The example files may be found in /net/fantasia/home/atks/makefile_tutorial

 #generate make file using perl script
 ./generate_simple_stuff
 #run make file sequentially
 make -f simple_stuff.mk
 #run make file in parallel to at most 100 jobs
 make -f simple_stuff.mk -j 100
 #clear files from run
 make -f simple_stuff.mk -j 100

Script

#!/usr/bin/perl -w

use warnings;
use strict;
use POSIX;
use Getopt::Long;
use File::Path;
use File::Basename;
use Pod::Usage;

=head1 NAME

generate_simple_stuff_makefile

=head1 SYNOPSIS

 generate_simple_stuff_makefile [options]  

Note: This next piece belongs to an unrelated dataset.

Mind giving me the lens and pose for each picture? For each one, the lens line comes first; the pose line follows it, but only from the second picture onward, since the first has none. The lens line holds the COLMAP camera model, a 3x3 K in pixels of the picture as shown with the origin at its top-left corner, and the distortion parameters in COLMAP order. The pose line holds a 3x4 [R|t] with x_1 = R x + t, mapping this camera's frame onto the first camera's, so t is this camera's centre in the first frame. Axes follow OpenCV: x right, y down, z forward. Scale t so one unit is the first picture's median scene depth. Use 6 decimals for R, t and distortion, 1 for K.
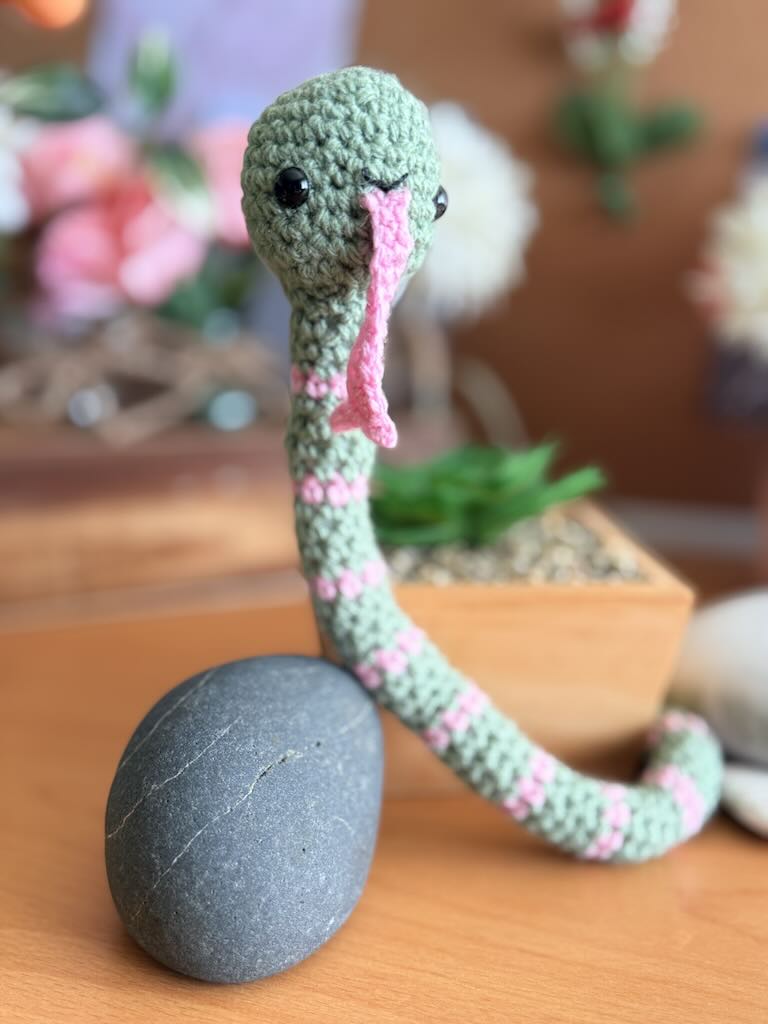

  -o     output directory : location of all output files
  -m     output make file
   
 example: ./generate_simple_stuff_makefile.pl

=head1 DESCRIPTION
 
=cut

#option variables
my $help;
my $verbose;
my $debug;
my $outputDir = getcwd();
my $makeFile = "simple_stuff.mk";

#initialize options
Getopt::Long::Configure ('bundling');

if(!GetOptions ('h'=>\$help, 'v'=>\$verbose, 'd'=>\$debug,
                'o:s'=>\$outputDir,
                'm:s'=>\$makeFile) 
  || !defined($outputDir) 
  || scalar(@ARGV)!=0)
{
    if ($help)
    {
        pod2usage(-verbose => 2);
    }
    else
    {
        pod2usage(1);
    }
}

##############
#print options
##############
printf("Options\n");
printf("\n");
printf("output directory : %s\n", $outputDir);
printf("\n");

my @nodes = ();
for my $i (140..171)
{
    push(@nodes, "$i");
}
my $nodes = join(",", @nodes);

#arrays for storing targets, dependencies and commands
my @tgts = ();
my @deps = ();
my @cmds = ();

#temporary variables
my $tgt;
my $dep;
my @cmd;

mkpath($outputDir);

my $inputFiles = "";
my $inputFilesOK = "";
my $inputFile = "";
my $outputFile = "";

######################
#1. Generate 100 files
######################
for my $i (1..100)
{
    $inputFiles .= " $outputDir/$i.log";
    $inputFilesOK .= " $outputDir/$i.OK";
    $tgt = "$outputDir/$i.OK";
    $dep = "";
    @cmd = ("echo $i > $outputDir/$i.log");
    #makeLocalStep($tgt, $dep, @cmd); 
    makeSlurm($tgt, $dep, @cmd); 
}

#########################
#2. Concatenate 100 files
#########################
$outputFile = "$outputDir/all.log";
$tgt = "$outputFile.OK";
$dep = $inputFilesOK;
@cmd = ("cat $inputFiles > $outputFile");
#makeLocalStep($tgt, $dep, @cmd); 
makeSlurm($tgt, $dep, @cmd); 
	
###########################
#3. Cleanup temporary files
###########################
$tgt = "$outputDir/cleaned.OK";
$dep = "$outputDir/all.log";
@cmd = ("rm $inputFiles");
#makeLocalStep($tgt, $dep, @cmd); 
makeSlurm($tgt, $dep, @cmd); 
	
#*******************
#Write out make file
#*******************
open(MAK,">$makeFile") || die "Cannot open $makeFile\n";
print MAK ".DELETE_ON_ERROR:\n\n";
print MAK "all: @tgts\n\n";

#clean
push(@tgts, "clean");
push(@deps, "");
push(@cmds, "\t-rm -rf $outputDir/*.OK $outputDir/*.log");

for(my $i=0; $i < @tgts; ++$i)
{
    print MAK "$tgts[$i]: $deps[$i]\n";
    print MAK "$cmds[$i]\n";
}
close MAK;

##########
#functions
##########

#run slurm jobs
sub makeSlurm 
{
    my ($tgt, $dep, @cmd) = @_;

    push(@tgts, $tgt);
    push(@deps, $dep);
    my $cmd = "";
    for my $c (@cmd)
    {
        $cmd .= "\tsrun " . $c . "\n";
    }
    $cmd .= "\ttouch $tgt\n";
    push(@cmds, $cmd);
}

#run a local job
sub makeLocalStep
{
    my ($tgt, $dep, @cmd) = @_;

    push(@tgts, $tgt);
    push(@deps, $dep);
    my $cmd = "";
    for my $c (@cmd)
    {
        $cmd .= "\t" . $c . "\n";
    }
    $cmd .= "\ttouch $tgt\n";
    push(@cmds, $cmd);
}

Solution

Makefiles are more than just tools for compiling programs. The dependency structure of a makefile allows one to run and rerun an analysis pipeline in a convenient fashion.

Makefiles themselves are not that readable if there are many dependencies. We can use a script where we can express the analysis pipeline more easily and use it to generate a Makefile.